Suppose I have a data frame like this:
A B C D
0 1 10 x 5
1 1 20 y 5
2 1 30 z 5
3 2 40 x 6
4 2 50 y 6
5 2 60 z 6
This, can be viewed, as a table that stores the value of B as a function of A, C, and D. Now, I would look like to transform the B column into three columns B_x, B_y, B_z, like this:
A B_x B_y B_z D
0 1 10 20 30 5
1 2 40 50 60 6
I.e., B_x stores B(A, D) when C = 'x', B_y stores B(A, D) when C = 'y', etc.
What is the most efficient way to do this?
I have a found a solution like this:
frames = []
for c, subframe in df.groupby('C'):
subframe = subframe.rename(columns={'B': f'B_{c}'})

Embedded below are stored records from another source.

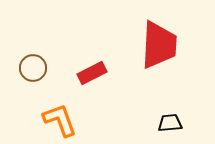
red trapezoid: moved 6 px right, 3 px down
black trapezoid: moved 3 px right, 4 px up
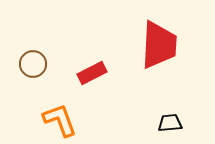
brown circle: moved 4 px up
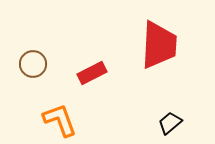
black trapezoid: rotated 35 degrees counterclockwise
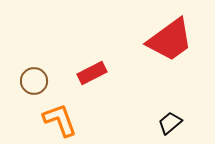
red trapezoid: moved 11 px right, 5 px up; rotated 51 degrees clockwise
brown circle: moved 1 px right, 17 px down
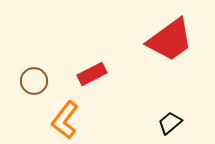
red rectangle: moved 1 px down
orange L-shape: moved 5 px right; rotated 123 degrees counterclockwise
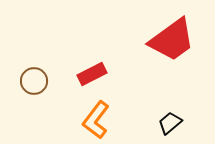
red trapezoid: moved 2 px right
orange L-shape: moved 31 px right
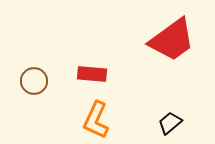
red rectangle: rotated 32 degrees clockwise
orange L-shape: rotated 12 degrees counterclockwise
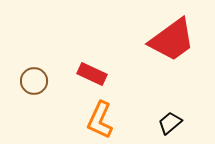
red rectangle: rotated 20 degrees clockwise
orange L-shape: moved 4 px right
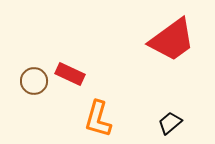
red rectangle: moved 22 px left
orange L-shape: moved 2 px left, 1 px up; rotated 9 degrees counterclockwise
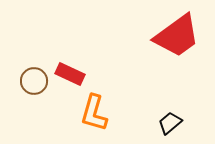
red trapezoid: moved 5 px right, 4 px up
orange L-shape: moved 4 px left, 6 px up
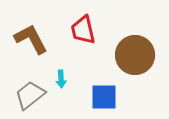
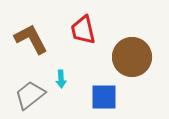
brown circle: moved 3 px left, 2 px down
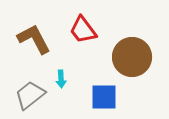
red trapezoid: rotated 24 degrees counterclockwise
brown L-shape: moved 3 px right
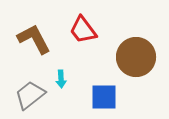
brown circle: moved 4 px right
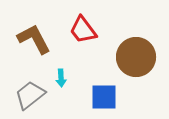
cyan arrow: moved 1 px up
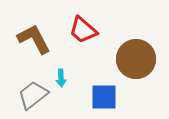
red trapezoid: rotated 12 degrees counterclockwise
brown circle: moved 2 px down
gray trapezoid: moved 3 px right
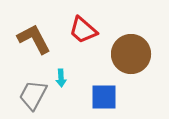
brown circle: moved 5 px left, 5 px up
gray trapezoid: rotated 24 degrees counterclockwise
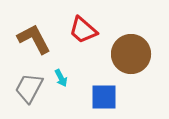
cyan arrow: rotated 24 degrees counterclockwise
gray trapezoid: moved 4 px left, 7 px up
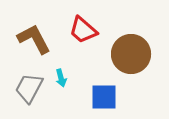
cyan arrow: rotated 12 degrees clockwise
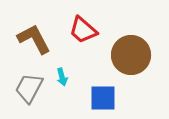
brown circle: moved 1 px down
cyan arrow: moved 1 px right, 1 px up
blue square: moved 1 px left, 1 px down
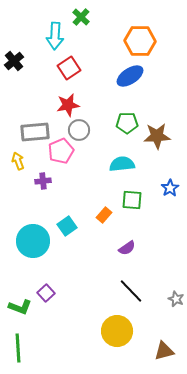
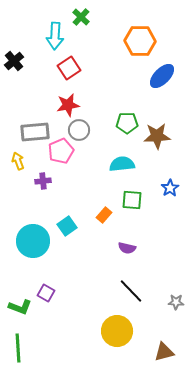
blue ellipse: moved 32 px right; rotated 12 degrees counterclockwise
purple semicircle: rotated 48 degrees clockwise
purple square: rotated 18 degrees counterclockwise
gray star: moved 3 px down; rotated 21 degrees counterclockwise
brown triangle: moved 1 px down
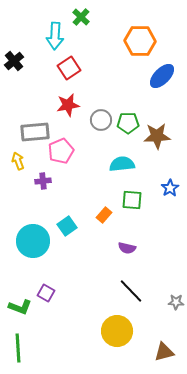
green pentagon: moved 1 px right
gray circle: moved 22 px right, 10 px up
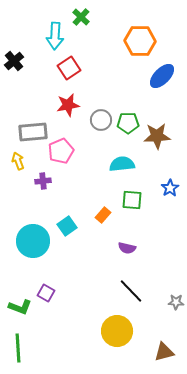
gray rectangle: moved 2 px left
orange rectangle: moved 1 px left
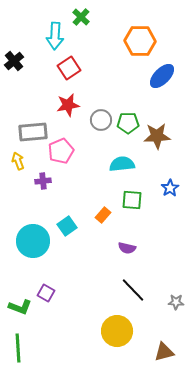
black line: moved 2 px right, 1 px up
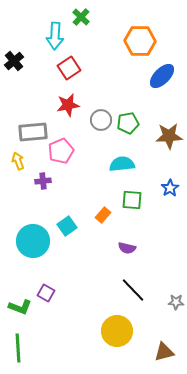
green pentagon: rotated 10 degrees counterclockwise
brown star: moved 12 px right
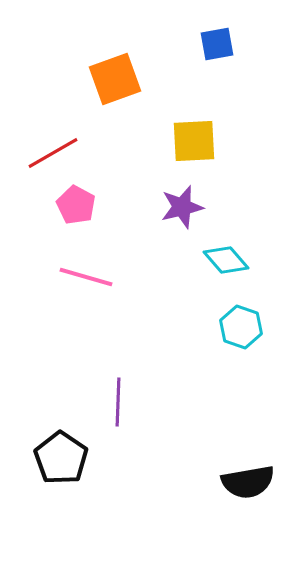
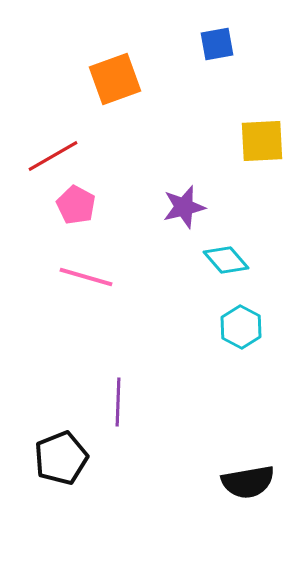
yellow square: moved 68 px right
red line: moved 3 px down
purple star: moved 2 px right
cyan hexagon: rotated 9 degrees clockwise
black pentagon: rotated 16 degrees clockwise
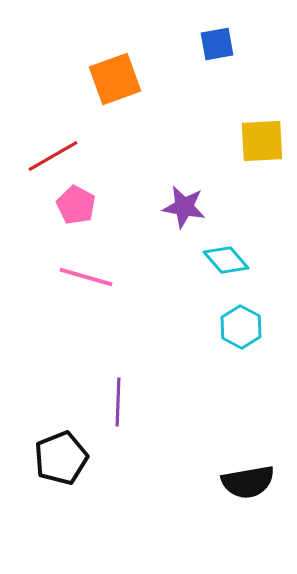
purple star: rotated 24 degrees clockwise
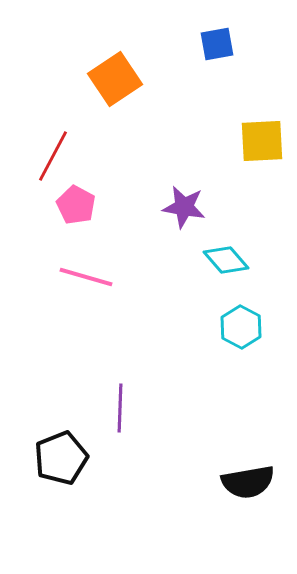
orange square: rotated 14 degrees counterclockwise
red line: rotated 32 degrees counterclockwise
purple line: moved 2 px right, 6 px down
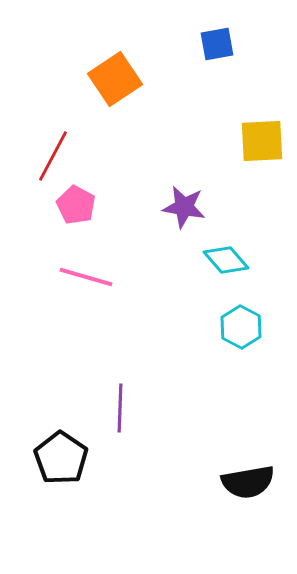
black pentagon: rotated 16 degrees counterclockwise
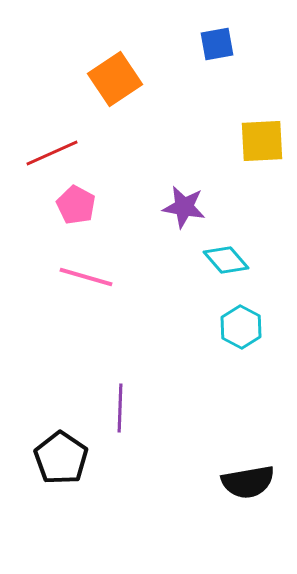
red line: moved 1 px left, 3 px up; rotated 38 degrees clockwise
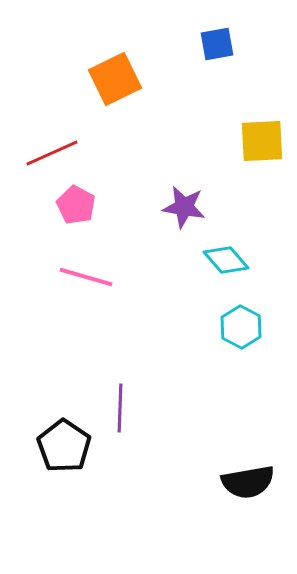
orange square: rotated 8 degrees clockwise
black pentagon: moved 3 px right, 12 px up
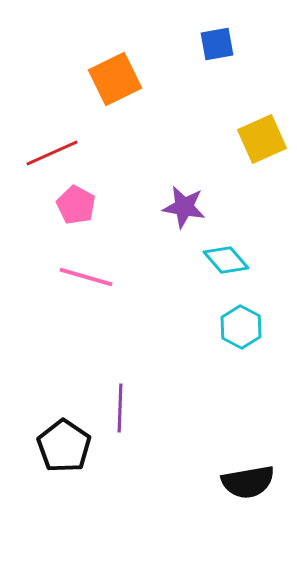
yellow square: moved 2 px up; rotated 21 degrees counterclockwise
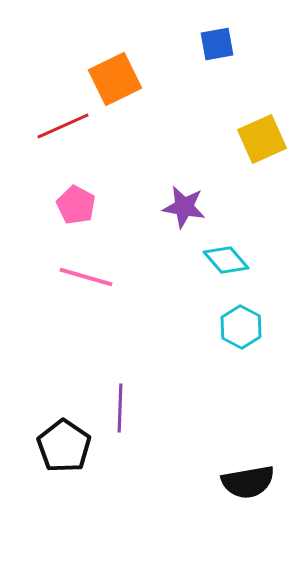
red line: moved 11 px right, 27 px up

subframe = subframe.set_index(['A', 'D'])
del subframe['C']
frames.append(subframe)
out = frames[0]
for frame in frames[1:]:
out = out.join(frame)
out = out.reset_index()
This gives the correct response, but I feel that it is highly inefficient. I am also not too happy with the fact that to implement this solution one would need to know which columns should not get the prefix in column C explicitly. (In this MWE there were only two of them, but there could be tens in real life.)
Is there a better solution? I.e., a method that says, take a column as a suffix column (in this case C) and a set of 'value' columns (in this case only B); turn the value column names into name_prefix and fill them appropriately?